Tom and Tammy Sladek own this Wimbledon White '69 Cougar hardtop. We like what Tom and Tammy did to this pseudo Cougar Eliminator notchback. They started with a vanilla cat ride that needed a lot of imagination. So they went for broke, conceiving and building one of the nicest Cougars we have ever seen.

This Cougar's message is clearly power-a 351W-based 410ci stroker with 351C heads, affectionately known as the Clevor, yields all the benefits of a lean and mean Windsor block with the air flow of Cleveland heads. Inside this 410-inch stroker is a 4.00-inch stroke steel crank with H-beam custom 6.125-inch rods for plenty of dwell time at the top. Ross pistons give Tom 11:1 compression with help from SpeedPro plasma-moly rings. A high-volume Sealed Power oil pump sits deep in the Milodon 8-quart pan.

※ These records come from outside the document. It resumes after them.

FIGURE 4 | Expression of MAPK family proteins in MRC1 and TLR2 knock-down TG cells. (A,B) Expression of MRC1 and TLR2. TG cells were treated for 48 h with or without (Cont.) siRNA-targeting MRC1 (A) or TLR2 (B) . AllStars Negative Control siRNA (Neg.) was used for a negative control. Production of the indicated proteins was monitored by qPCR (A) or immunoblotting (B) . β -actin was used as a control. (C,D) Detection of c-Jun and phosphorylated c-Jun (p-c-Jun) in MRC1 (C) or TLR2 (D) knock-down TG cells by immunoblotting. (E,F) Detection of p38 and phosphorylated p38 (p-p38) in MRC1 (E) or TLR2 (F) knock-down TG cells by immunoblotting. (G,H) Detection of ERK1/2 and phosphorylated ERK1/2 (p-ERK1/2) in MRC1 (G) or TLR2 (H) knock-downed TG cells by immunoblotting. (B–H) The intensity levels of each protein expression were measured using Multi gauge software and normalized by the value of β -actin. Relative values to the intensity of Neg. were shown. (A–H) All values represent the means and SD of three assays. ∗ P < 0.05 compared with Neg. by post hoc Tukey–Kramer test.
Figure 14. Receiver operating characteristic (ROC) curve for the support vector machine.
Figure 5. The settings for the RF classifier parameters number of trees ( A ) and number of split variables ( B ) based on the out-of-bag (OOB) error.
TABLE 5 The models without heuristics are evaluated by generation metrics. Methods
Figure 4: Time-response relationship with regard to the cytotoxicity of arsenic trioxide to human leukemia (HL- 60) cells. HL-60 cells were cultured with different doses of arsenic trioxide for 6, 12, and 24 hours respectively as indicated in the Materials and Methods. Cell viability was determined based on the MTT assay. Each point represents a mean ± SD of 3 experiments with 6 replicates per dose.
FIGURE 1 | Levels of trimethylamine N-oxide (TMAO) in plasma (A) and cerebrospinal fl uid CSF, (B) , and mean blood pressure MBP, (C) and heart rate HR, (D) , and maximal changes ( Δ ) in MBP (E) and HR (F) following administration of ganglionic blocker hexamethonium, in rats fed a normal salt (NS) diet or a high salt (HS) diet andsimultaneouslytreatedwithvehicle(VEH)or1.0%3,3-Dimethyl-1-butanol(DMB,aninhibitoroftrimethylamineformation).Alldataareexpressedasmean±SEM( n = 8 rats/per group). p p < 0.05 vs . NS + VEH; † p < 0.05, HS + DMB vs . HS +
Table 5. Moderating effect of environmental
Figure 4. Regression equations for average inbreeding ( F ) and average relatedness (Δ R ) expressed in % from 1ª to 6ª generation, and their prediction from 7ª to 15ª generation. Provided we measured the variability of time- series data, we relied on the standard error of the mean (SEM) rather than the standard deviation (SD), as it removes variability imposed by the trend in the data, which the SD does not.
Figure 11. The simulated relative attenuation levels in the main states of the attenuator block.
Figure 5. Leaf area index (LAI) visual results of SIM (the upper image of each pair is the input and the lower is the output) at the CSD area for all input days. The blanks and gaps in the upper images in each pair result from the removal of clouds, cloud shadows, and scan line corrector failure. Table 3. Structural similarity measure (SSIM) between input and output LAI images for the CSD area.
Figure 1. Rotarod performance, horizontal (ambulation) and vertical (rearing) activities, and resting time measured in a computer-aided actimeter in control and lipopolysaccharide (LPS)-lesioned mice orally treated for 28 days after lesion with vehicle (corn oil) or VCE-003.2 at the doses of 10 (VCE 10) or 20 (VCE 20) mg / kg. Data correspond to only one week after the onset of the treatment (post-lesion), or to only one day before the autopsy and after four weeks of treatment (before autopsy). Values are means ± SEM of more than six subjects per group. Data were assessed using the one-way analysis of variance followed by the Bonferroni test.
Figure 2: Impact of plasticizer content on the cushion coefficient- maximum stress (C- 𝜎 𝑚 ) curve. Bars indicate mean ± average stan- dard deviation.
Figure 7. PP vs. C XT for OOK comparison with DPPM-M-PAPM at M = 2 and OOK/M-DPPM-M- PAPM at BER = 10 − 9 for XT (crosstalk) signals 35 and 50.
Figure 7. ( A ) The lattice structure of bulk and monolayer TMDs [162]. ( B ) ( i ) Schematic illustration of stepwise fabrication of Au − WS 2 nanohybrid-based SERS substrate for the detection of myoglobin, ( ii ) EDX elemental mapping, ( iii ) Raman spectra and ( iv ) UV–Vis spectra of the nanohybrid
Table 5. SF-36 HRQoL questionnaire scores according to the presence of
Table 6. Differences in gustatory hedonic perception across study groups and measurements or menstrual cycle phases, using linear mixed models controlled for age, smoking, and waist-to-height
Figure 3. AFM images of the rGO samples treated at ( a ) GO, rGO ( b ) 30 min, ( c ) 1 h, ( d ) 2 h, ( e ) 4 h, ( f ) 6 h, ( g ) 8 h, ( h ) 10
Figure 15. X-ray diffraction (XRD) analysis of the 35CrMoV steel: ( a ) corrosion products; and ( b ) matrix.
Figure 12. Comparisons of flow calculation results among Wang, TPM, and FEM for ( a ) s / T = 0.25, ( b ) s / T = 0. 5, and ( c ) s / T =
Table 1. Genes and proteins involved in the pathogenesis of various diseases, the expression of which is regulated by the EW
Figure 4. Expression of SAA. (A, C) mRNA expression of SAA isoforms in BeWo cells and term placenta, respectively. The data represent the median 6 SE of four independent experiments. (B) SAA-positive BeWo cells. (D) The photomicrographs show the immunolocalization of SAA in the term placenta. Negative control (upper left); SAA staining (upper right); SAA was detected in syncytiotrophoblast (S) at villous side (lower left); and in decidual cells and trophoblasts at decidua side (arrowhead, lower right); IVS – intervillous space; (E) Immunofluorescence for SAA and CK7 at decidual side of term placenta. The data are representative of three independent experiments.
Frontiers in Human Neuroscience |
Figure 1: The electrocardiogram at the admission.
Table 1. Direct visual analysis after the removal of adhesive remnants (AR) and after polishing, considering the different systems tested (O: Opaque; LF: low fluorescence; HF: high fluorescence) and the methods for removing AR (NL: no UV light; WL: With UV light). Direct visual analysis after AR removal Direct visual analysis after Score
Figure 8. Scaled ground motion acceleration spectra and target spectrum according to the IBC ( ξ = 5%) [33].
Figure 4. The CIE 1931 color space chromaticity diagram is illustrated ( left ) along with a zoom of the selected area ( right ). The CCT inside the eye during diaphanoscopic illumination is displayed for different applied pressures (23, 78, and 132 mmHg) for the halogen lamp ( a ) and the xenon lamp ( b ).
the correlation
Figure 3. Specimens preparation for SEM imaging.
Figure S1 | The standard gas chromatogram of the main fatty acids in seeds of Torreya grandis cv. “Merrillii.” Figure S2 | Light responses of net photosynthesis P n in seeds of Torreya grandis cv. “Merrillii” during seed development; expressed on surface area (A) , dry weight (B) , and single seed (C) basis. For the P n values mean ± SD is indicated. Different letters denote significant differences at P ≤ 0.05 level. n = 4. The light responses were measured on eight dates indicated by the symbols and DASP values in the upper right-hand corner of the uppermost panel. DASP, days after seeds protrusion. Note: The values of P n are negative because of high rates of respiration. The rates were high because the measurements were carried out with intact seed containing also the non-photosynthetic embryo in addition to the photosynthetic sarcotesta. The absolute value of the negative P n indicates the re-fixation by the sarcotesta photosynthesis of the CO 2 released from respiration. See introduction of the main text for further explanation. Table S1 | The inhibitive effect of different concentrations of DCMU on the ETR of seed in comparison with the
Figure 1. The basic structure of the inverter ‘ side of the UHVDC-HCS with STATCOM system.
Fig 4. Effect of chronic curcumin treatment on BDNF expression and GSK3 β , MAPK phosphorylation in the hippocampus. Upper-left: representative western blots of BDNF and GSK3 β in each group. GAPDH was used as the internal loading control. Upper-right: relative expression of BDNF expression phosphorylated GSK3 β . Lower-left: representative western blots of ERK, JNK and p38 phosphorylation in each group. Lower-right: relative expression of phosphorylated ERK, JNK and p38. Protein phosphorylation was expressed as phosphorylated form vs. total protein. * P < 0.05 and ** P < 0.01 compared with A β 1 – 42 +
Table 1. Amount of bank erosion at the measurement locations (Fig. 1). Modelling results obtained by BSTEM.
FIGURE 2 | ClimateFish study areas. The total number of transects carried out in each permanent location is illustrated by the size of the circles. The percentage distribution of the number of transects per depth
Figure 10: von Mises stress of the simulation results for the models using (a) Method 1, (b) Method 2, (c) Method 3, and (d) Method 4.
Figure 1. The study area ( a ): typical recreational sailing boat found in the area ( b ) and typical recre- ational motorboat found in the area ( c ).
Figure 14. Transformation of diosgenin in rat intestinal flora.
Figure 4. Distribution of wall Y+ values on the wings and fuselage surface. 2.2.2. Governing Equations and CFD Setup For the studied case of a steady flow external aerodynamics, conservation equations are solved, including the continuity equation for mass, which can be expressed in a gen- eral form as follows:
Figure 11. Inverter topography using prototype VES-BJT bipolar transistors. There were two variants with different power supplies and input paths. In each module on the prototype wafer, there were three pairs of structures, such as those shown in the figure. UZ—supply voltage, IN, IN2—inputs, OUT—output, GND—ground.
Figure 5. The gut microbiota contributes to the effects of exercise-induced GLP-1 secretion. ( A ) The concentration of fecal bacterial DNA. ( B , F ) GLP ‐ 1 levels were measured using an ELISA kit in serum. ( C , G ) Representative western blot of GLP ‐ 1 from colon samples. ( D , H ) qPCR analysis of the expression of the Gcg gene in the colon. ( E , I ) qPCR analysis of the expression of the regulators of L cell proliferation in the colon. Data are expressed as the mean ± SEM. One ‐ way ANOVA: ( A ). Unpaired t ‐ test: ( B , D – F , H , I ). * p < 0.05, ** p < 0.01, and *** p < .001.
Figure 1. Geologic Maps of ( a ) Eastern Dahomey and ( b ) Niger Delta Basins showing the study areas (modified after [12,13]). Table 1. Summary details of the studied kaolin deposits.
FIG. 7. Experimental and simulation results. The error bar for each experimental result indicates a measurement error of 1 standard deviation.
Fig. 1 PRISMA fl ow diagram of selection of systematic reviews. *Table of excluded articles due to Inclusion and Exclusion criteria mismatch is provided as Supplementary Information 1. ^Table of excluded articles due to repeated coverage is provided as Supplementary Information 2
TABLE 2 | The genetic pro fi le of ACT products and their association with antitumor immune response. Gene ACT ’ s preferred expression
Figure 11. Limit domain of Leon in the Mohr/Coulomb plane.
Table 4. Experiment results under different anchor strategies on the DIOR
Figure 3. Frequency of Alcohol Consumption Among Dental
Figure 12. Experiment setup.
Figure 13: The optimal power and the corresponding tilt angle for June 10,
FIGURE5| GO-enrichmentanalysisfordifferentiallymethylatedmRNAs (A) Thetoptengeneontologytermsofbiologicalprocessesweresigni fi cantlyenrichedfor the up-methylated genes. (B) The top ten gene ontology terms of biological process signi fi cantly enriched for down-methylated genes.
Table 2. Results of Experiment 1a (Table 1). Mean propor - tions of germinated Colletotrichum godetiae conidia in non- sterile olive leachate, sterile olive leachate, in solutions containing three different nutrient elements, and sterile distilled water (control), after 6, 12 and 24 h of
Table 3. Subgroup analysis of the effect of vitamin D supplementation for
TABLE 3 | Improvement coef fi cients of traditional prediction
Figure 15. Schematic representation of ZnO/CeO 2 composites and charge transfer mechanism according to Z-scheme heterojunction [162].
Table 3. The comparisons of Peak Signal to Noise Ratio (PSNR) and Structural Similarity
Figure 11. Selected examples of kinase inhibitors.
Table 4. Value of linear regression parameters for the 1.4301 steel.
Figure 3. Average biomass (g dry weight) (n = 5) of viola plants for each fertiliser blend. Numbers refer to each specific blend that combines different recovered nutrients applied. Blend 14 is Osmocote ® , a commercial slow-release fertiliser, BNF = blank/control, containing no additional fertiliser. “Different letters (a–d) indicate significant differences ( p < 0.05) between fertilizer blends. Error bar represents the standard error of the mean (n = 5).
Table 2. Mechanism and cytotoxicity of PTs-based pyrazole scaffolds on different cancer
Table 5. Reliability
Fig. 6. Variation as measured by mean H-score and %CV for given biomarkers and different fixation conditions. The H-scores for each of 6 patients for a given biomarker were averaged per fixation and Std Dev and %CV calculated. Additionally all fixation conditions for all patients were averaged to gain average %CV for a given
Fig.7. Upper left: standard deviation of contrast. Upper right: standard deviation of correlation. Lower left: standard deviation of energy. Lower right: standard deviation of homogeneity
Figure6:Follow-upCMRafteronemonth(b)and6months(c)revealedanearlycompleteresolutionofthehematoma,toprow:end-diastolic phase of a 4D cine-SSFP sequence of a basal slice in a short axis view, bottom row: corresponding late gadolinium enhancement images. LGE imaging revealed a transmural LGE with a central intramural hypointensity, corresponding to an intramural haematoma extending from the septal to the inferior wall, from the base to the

Earlier, we mentioned Cleveland heads, which are important to the Cougar power picture. These are '70 351C closed wedge chamber heads with stainless steel 2.19-inch intake and 1.71-inch exhaust valves from Milodon. Harland-Sharp roller rockers provide the action, along with Crane dual springs. Tom opted for Lunati power with .602/.610-inch lift along with 265/272 degrees of duration from a custom ground mechanical camshaft. Can't you just hear the clatter of mechanical tappets? We can.

On top is Holley's time-proven 850-cfm double-pumper perched on top of a custom-made fiberglass intake manifold fabricated by Tom at Cobra Fiberglass in southeast Missouri. Mallory's Unilite ignition lights the mixture. Hooker Super Comp headers scavenge the hot gasses.

The cool thing about the driveline is the innovative thinking that went into its conception. Behind the powerful 410 Merc is a 26-spline C4 transmission with a 4,500-rpm stall converter. This is where horsepower and torque go to work at just the right moment in a vintage Ford. Mix this together with a 9-inch Ford with 4.11 gears, and you have a formula for going fast in short order.

At first glance, this Cougar seems rather sedate, but it isn't. This is where tasteful shakes hands with brute power. Those are 15x7-inch Magnums in front, followed by 15x8-inch Magnums in back. Mickey Thompson ET street tires help theCougar hook up at the track when the butterflies are pinned.

Inside, Tom and Tammy aimed for understated elegance with a stock '69 Cougar XR-7 interior. Have a seat and admire the rich elegance combined with the throaty roar of a Clevor powerhouse on the other side of the firewall.

If you lie on the ground and look underneath, you might be surprised to see a relatively stock suspension package. BFGoodrich skins give Tom and Tammy plenty of contact patch. Factory underpinnings do the rest.